Berdasarkan fakta persidangan, Hatta terbukti terlibat dalam skema pengumpulan uang dari pejabat di lingkungan Kementerian Pertanian atas perintah SYL. Uang yang terkumpul tersebut diduga digunakan untuk kepentingan pribadi SYL dan keluarganya. Hatta bukanlah satu-satunya terdakwa dalam kasus ini, ia berkolaborasi dengan sejumlah pihak lainnya termasuk mantan Sekretaris Jenderal (Sekjen) Kementerian Pertanian, Kasdi Subagyono; Staf Khusus (Stafsus) Mentan Bidang Kebijakan, Imam Mujahidin Fahmid; dan ajudan SYL, Panji Harjanto.

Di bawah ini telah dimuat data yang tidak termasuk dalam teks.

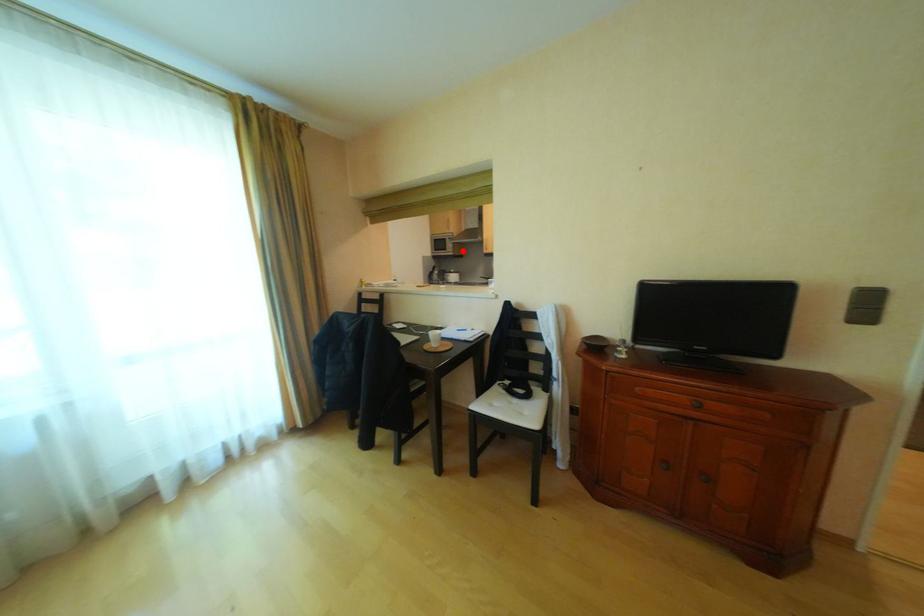
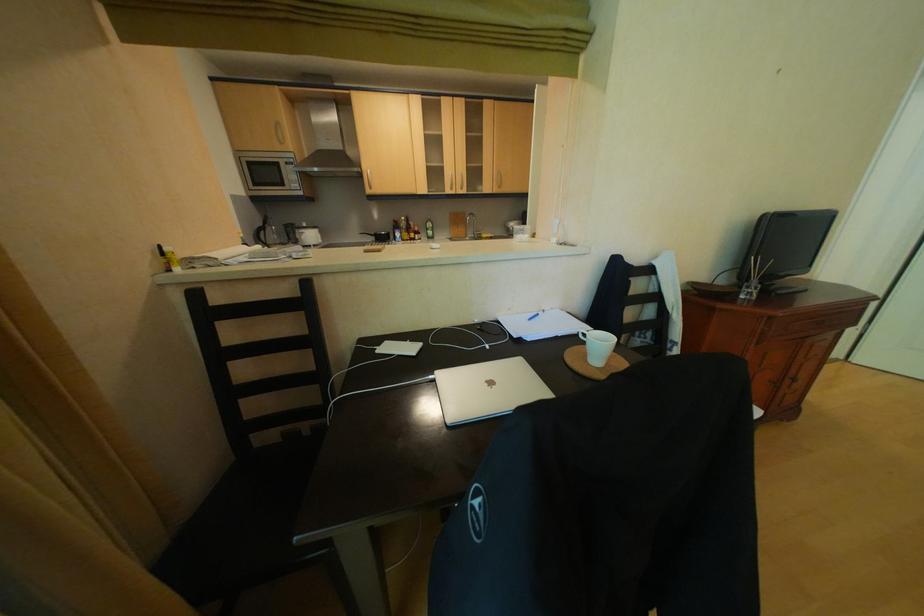
The point at the highlighted location is marked in the first image. Where is the corresponding point in the second image?

(310, 187)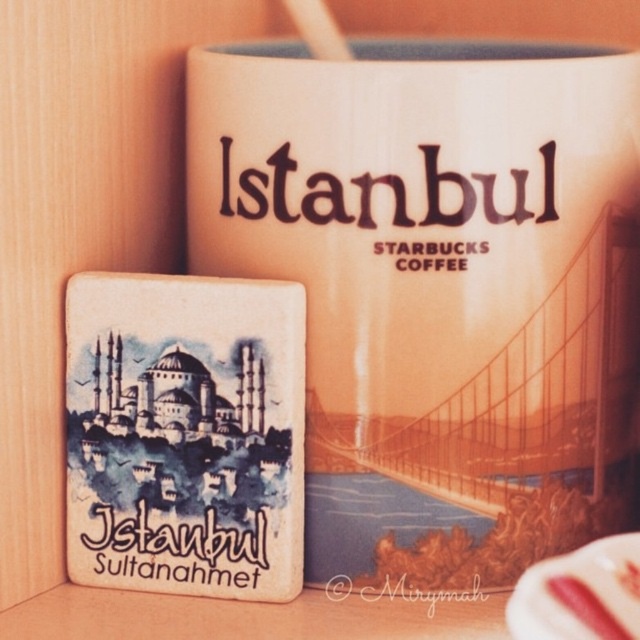
You are a barista arranging items on a counter. You have a matte ceramic mug at upper center and a white glossy saucer at lower right. The customer wants to place a 9.5 inch wide decorative plate between them. Can the plate fit in the space between the two items?

The distance between the matte ceramic mug at upper center and the white glossy saucer at lower right is 10.11 inches. Since the plate is 9.5 inches wide, it can fit in the space between them as the available space is slightly larger than the plate.

You are standing at the origin point of the image. Which of the two points, point (291, 204) or point (625, 600), is closer to you?

Point (625, 600) is closer to you because it is in front of point (291, 204).

You are standing in front of a Starbucks coffee mug and a coaster on a wooden table. The mug has an illustration of a bridge over water, and the coaster depicts the Hagia Sophia. If you were to place your finger exactly at the point labeled as point [435,284], which object would you be touching?

The point [435,284] indicates the matte ceramic mug at upper center, so you would be touching the mug.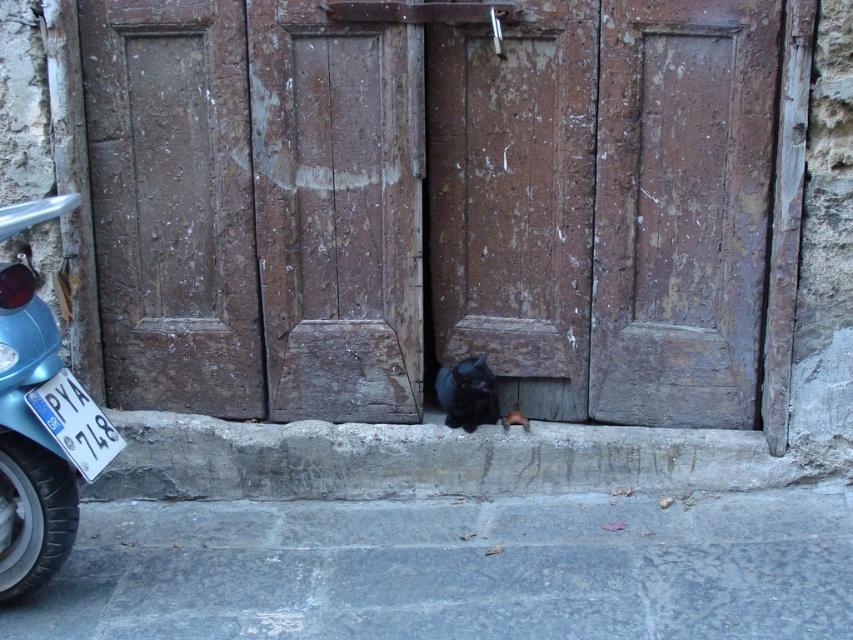
Question: Which point is farther from the camera taking this photo?

Choices:
 (A) (315, 108)
 (B) (35, 330)
 (C) (558, 433)
 (D) (457, 381)

Answer: (C)

Question: Does gray concrete curb at lower center have a lesser width compared to black fur cat at center?

Choices:
 (A) yes
 (B) no

Answer: (B)

Question: Can you confirm if rusty wood door at center is positioned to the left of blue glossy motorcycle at left?

Choices:
 (A) no
 (B) yes

Answer: (A)

Question: Is blue glossy motorcycle at left wider than black fur cat at center?

Choices:
 (A) yes
 (B) no

Answer: (A)

Question: Which of these objects is positioned farthest from the rusty wood door at center?

Choices:
 (A) black fur cat at center
 (B) blue glossy motorcycle at left

Answer: (B)

Question: Which point is farther to the camera?

Choices:
 (A) rusty wood door at center
 (B) black fur cat at center
 (C) gray concrete curb at lower center
 (D) blue glossy motorcycle at left

Answer: (B)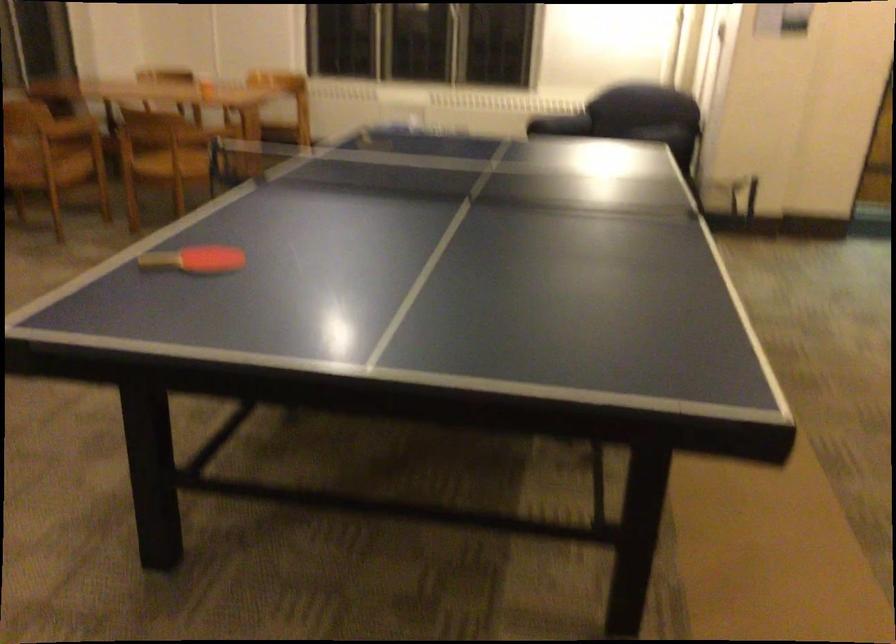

Putusan MA ini menandakan penegakan hukum yang tegas terhadap tindakan korupsi di lingkungan pemerintahan. Putusan ini diharapkan dapat memberikan efek jera dan menjadi pembelajaran bagi para pejabat negara untuk selalu menjunjung tinggi integritas dan akuntabilitas dalam menjalankan tugasnya. Proses hukum yang panjang dan berlapis menunjukkan pentingnya mekanisme hukum yang ada dalam menjerat pelaku tindak pidana korupsi dan memastikan keadilan ditegakkan. Kasus ini juga menjadi sorotan publik dan menuntut transparansi dan akuntabilitas dari semua pihak yang terlibat.